# Textauszug
*****

München früher: Film-Schätze im Arri-Kino
Die historische Entdeckungsreise durch die Stadt geht weiter. Nach dem großen Erfolg im vergangenen Jahr ist jetzt der zweite Teil von "München wiederentdeckt" erschienen. Historische Filmschätze, die das Leben in der Stadt in den Jahren 1921 bis 1965 zeigen. Die AZ zeigt sie hier – und exklusiv für AZ-Leser in einer Vorführung im Arri-Kino am 18. November.
München - Zeitreisen sind schon faszinierend. Erst recht, wenn’s ins alte München geht. Und umso mehr, wenn man AZ-Leser ist – und eine solche Reise ganz bequem und kostenlos im Kinosessel erleben kann: beim zweiten Teil der Filmreihe "München wiederentdeckt", die erneut von der Filmwerte GmbH herausgegeben wird.
Nach dem ersten Teil, in dem filmische Raritäten aus den Jahren 1912 bis 1970 zu sehen waren, nun also der nächste Schlag: Unter der Projektleitung von Silke Tasche sind erneut Münchner Schätze gehoben worden, die jahrelang in Archiven in ganz Deutschland geschlummert haben – so etwa beim BR, dem Stadtarchiv München, Bundesarchiv-Filmarchiv in Berlin und der Deutschen Kinemathek. Jetzt werden sie zum Leben erweckt.
Historische Filmschätze: Da staunt das Münchner Kindl!
Herausgekommen ist eine unfassbar spannende, mitunter (auch unfreiwillig) witzige, skurrile und melancholische Zeitreise durch ein München, das es so schon lange nicht mehr gibt: Beisetzung Ludwig III. (1921), Verkehrserziehung (1924), unmittelbare Nachkriegszeit (1947), eine Wiesn-Dokumentation, die mit dem Deutschen Filmpreis ausgezeichnet wurde (1956), ein Streifzug durch das München in der Wirtschaftswunderzeit von Regisseur Kurt Wilhelm (1957) in Farbe, ein filmisches Porträt vom Viktualienmarkt von Haro Senft († 2016) aus dem Jahr 1959, ein sehr trauriger Abgesang auf Alt-München (eine BR-Produktion aus dem Jahr 1961) sowie eine historische Trambahnfahrt mit der Linie 4 vom Westfriedhof zum Ostbahnhof (1965).
Die DVD kostet regulär 17,90 Euro. Bei der Filmvorführung am 18. November erhalten AZ-Leser sie zum Vorzugspreis von nur 14,90 Euro.

*****

# Ziel der Übung
Gib aus dem Artikel über die alten Münchner Filmschätze einen Abschnitt wortgetreu wieder. Fang bei den Worten „München - Zeitreisen“ an und hör nach „das Münchner Kindl!“ auf.

Gespeicherte Einträge:
*****

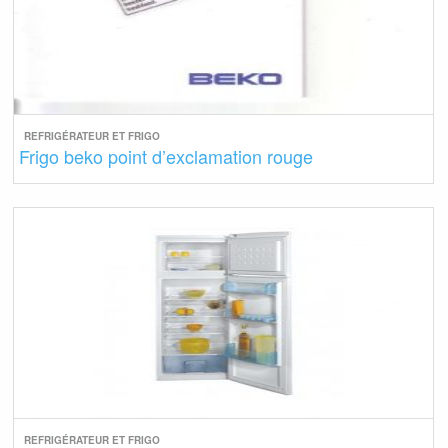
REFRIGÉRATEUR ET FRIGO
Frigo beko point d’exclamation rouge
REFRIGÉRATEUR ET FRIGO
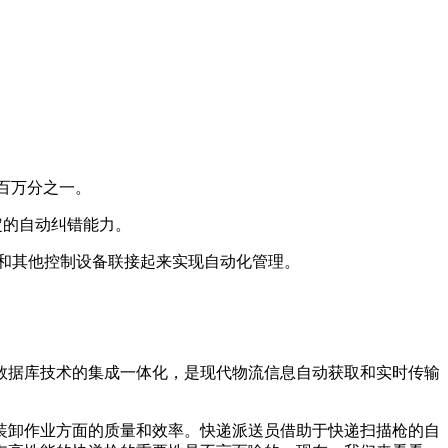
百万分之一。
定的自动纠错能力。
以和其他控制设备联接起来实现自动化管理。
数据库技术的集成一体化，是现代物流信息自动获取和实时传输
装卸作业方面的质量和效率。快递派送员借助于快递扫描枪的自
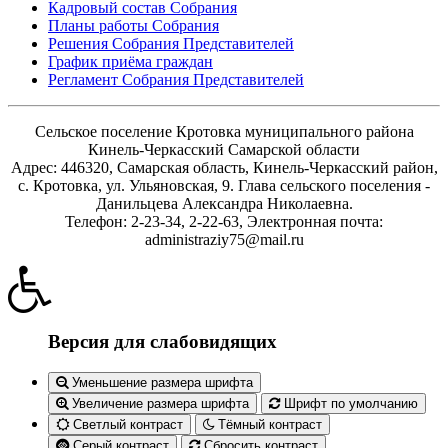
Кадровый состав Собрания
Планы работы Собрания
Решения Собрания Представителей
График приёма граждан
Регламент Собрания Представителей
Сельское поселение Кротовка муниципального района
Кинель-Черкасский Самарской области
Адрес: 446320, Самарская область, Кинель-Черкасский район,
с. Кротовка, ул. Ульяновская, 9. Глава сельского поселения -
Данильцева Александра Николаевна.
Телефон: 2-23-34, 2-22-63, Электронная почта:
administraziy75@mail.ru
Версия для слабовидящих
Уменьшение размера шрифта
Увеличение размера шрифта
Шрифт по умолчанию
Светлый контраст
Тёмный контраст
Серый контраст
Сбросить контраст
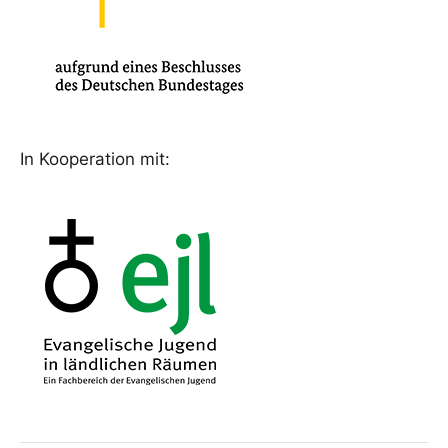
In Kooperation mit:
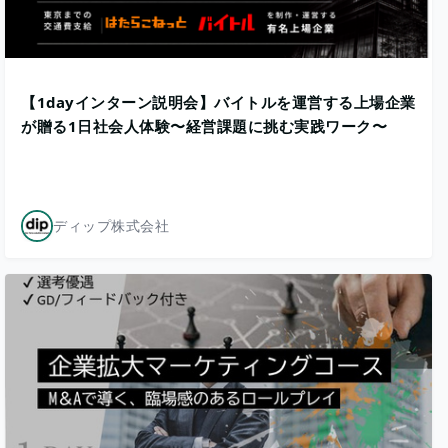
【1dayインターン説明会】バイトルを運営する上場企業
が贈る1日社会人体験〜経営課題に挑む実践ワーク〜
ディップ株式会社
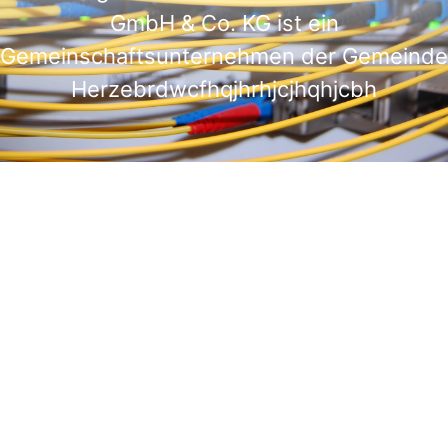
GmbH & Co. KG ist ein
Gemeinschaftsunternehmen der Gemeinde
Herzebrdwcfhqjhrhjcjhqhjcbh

*****

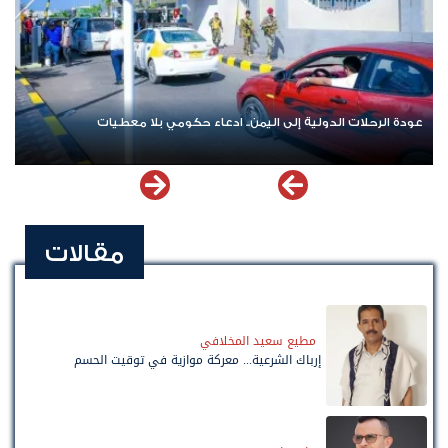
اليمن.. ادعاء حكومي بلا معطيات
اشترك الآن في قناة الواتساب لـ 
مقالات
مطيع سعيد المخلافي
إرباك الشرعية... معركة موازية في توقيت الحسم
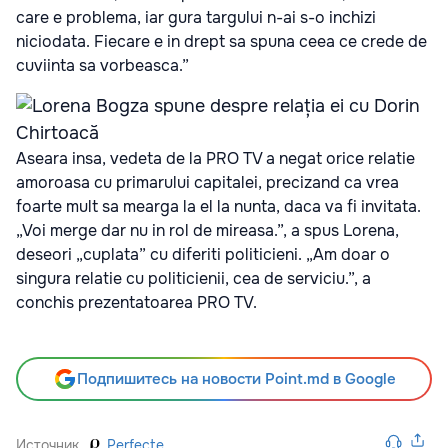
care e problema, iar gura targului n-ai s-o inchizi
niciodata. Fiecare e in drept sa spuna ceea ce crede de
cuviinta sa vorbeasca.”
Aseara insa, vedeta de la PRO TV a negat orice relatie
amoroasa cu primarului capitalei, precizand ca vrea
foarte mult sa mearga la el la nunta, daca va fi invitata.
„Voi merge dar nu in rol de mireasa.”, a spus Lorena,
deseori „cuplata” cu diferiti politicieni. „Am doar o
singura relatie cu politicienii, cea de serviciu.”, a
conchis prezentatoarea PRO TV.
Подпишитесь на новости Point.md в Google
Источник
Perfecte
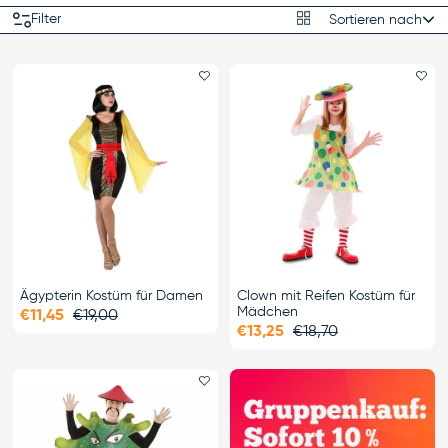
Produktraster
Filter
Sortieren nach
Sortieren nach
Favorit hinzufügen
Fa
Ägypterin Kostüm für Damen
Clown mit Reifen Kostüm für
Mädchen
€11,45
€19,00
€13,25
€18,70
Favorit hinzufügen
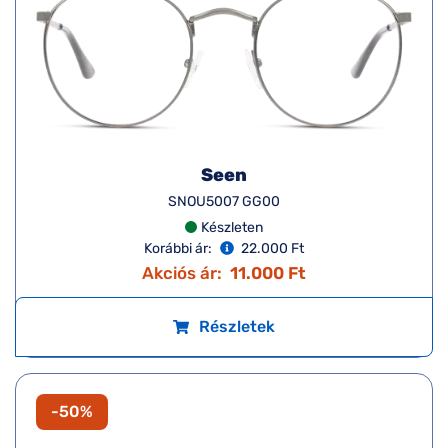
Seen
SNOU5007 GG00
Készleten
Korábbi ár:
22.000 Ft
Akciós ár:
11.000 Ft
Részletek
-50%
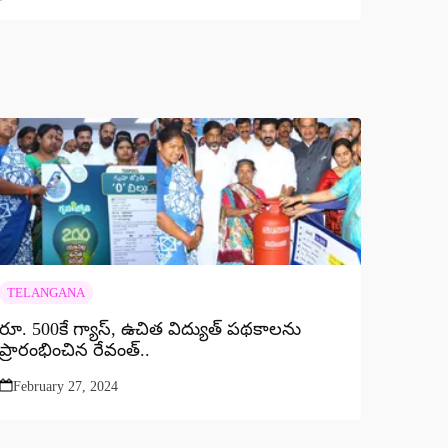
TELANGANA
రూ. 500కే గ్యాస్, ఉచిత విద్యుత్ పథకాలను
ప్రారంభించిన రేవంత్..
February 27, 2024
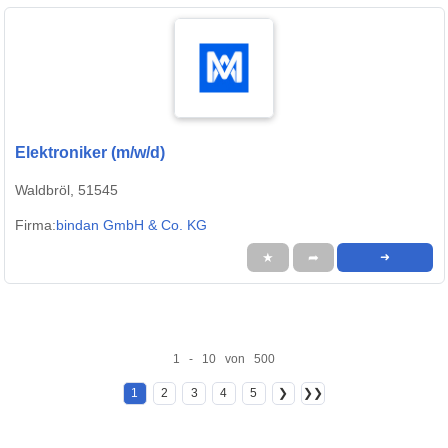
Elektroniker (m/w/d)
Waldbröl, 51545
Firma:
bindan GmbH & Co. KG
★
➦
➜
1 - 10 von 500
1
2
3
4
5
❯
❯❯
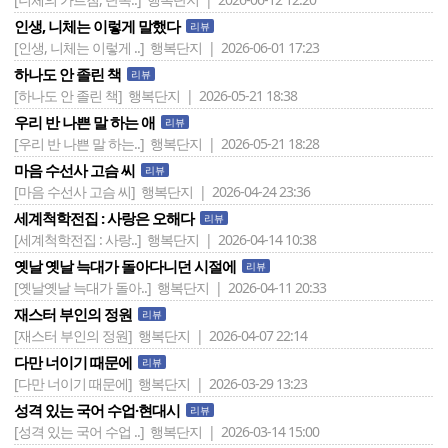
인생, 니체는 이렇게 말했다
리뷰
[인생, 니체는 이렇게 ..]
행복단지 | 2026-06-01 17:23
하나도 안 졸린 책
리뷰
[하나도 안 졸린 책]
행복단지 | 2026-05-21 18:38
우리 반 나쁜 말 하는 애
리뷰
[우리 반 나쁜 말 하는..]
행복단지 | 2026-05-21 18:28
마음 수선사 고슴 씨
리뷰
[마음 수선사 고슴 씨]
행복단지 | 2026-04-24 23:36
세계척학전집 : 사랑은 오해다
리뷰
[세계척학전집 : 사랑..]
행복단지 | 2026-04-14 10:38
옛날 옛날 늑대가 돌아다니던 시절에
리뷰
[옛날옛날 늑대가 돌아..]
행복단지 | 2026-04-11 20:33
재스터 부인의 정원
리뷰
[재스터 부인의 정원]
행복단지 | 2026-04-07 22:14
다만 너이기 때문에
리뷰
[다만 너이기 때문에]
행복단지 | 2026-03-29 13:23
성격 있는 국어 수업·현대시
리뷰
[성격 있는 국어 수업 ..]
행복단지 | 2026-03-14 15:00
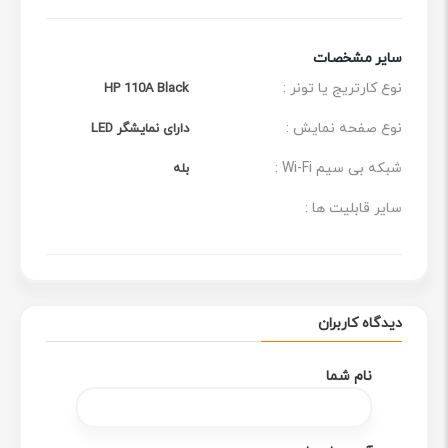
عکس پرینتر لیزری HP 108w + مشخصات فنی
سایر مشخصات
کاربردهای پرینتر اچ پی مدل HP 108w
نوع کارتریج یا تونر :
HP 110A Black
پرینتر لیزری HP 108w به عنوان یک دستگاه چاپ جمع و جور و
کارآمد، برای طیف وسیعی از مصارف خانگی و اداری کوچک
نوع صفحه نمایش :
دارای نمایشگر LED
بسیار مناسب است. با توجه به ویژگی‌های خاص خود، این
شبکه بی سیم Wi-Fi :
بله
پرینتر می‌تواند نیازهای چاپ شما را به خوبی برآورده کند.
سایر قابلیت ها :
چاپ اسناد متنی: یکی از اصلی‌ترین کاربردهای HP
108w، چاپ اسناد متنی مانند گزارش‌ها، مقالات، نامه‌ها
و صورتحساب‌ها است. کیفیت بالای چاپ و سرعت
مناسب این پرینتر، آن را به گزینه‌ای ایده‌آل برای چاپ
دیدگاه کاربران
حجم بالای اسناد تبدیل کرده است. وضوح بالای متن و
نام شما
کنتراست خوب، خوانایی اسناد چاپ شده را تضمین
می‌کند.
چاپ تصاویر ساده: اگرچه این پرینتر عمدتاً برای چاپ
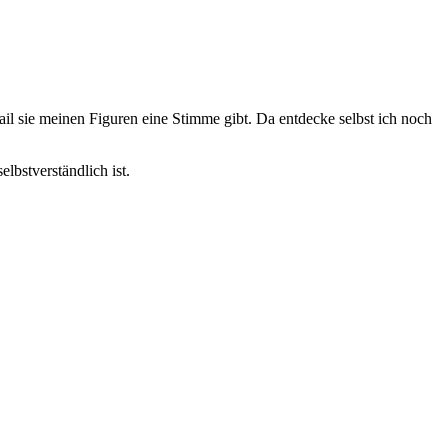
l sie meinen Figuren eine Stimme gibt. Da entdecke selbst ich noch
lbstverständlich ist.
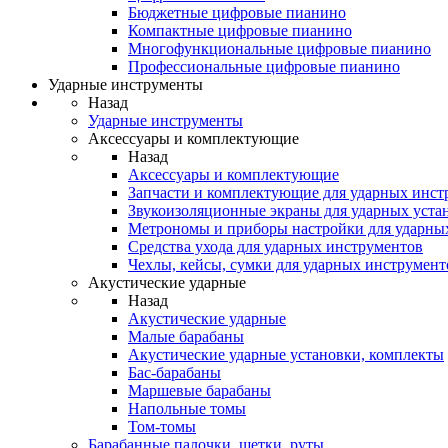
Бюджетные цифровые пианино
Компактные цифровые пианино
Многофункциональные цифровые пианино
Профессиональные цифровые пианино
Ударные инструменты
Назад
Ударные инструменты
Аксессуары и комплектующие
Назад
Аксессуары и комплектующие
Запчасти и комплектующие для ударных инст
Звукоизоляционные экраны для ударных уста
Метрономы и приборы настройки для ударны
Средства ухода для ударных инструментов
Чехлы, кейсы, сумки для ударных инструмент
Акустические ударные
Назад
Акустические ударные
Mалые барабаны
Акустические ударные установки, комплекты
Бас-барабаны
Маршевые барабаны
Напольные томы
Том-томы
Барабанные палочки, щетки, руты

*****

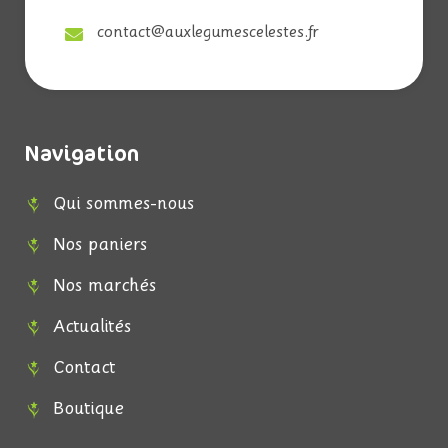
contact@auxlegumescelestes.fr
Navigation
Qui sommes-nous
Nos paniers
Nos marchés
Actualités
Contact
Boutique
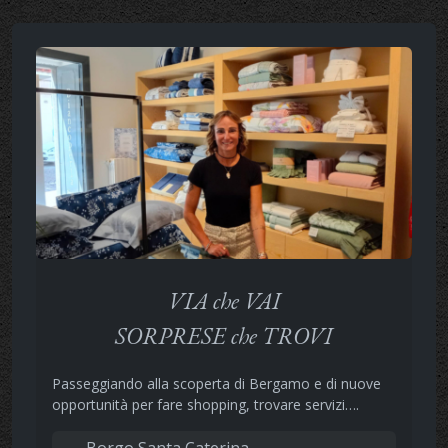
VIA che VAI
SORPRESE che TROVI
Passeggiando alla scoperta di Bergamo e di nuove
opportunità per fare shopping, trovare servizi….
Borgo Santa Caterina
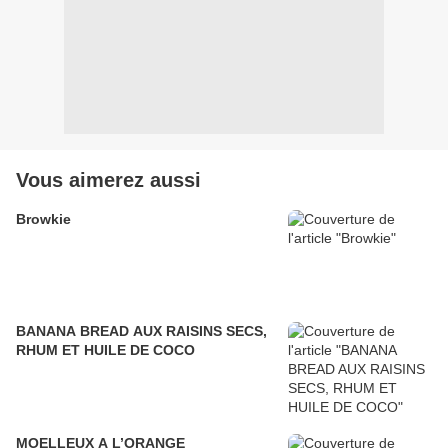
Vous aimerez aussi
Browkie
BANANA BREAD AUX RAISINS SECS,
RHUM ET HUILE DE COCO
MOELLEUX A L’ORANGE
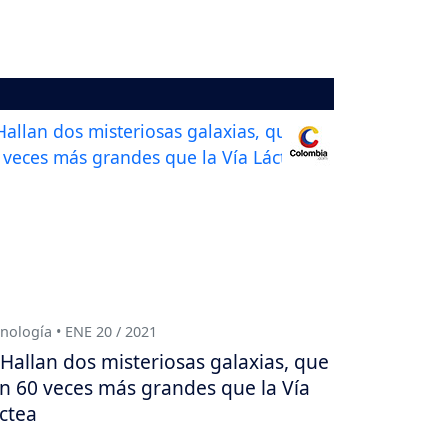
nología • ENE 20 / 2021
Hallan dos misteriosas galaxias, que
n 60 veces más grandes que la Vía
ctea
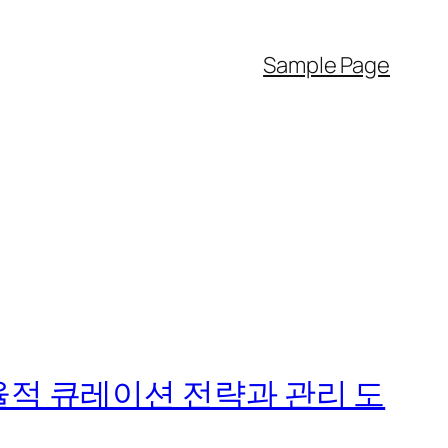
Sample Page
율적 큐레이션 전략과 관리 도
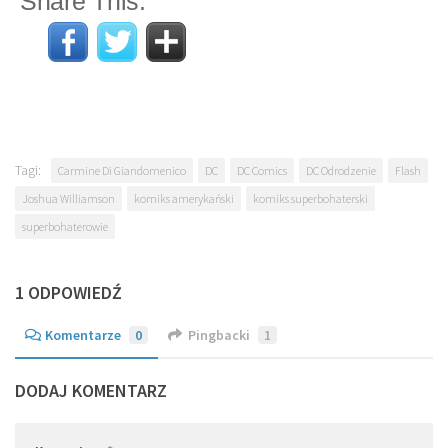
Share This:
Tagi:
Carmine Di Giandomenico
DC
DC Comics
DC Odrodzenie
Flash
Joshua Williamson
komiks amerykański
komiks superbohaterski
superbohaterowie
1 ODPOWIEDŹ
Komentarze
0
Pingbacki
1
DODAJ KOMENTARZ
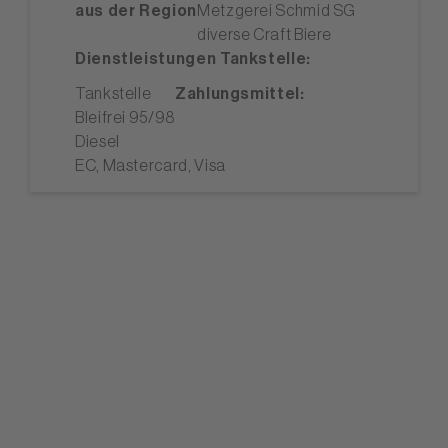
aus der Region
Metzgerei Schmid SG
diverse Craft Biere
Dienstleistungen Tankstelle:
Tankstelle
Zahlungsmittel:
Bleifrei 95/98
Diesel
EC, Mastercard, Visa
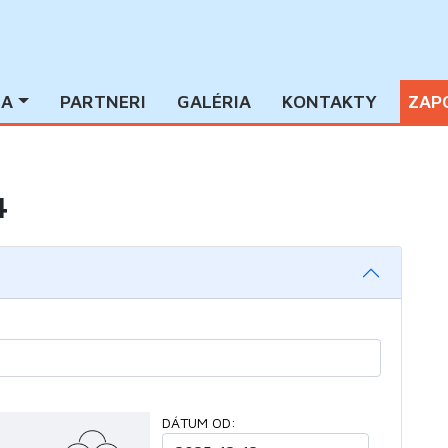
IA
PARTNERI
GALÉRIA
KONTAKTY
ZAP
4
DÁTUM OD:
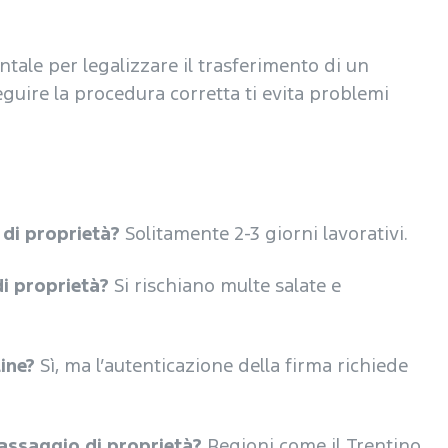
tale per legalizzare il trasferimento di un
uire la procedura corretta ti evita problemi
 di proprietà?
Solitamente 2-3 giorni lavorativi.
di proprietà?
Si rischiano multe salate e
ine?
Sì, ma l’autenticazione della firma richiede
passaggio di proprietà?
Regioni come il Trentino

*****

# Ergebnis
München - Zeitreisen sind schon faszinierend. Erst recht, wenn’s ins alte München geht. Und umso mehr, wenn man AZ-Leser ist – und eine solche Reise ganz bequem und kostenlos im Kinosessel erleben kann: beim zweiten Teil der Filmreihe "München wiederentdeckt", die erneut von der Filmwerte GmbH herausgegeben wird.
Nach dem ersten Teil, in dem filmische Raritäten aus den Jahren 1912 bis 1970 zu sehen waren, nun also der nächste Schlag: Unter der Projektleitung von Silke Tasche sind erneut Münchner Schätze gehoben worden, die jahrelang in Archiven in ganz Deutschland geschlummert haben – so etwa beim BR, dem Stadtarchiv München, Bundesarchiv-Filmarchiv in Berlin und der Deutschen Kinemathek. Jetzt werden sie zum Leben erweckt.
Historische Filmschätze: Da staunt das Münchner Kindl!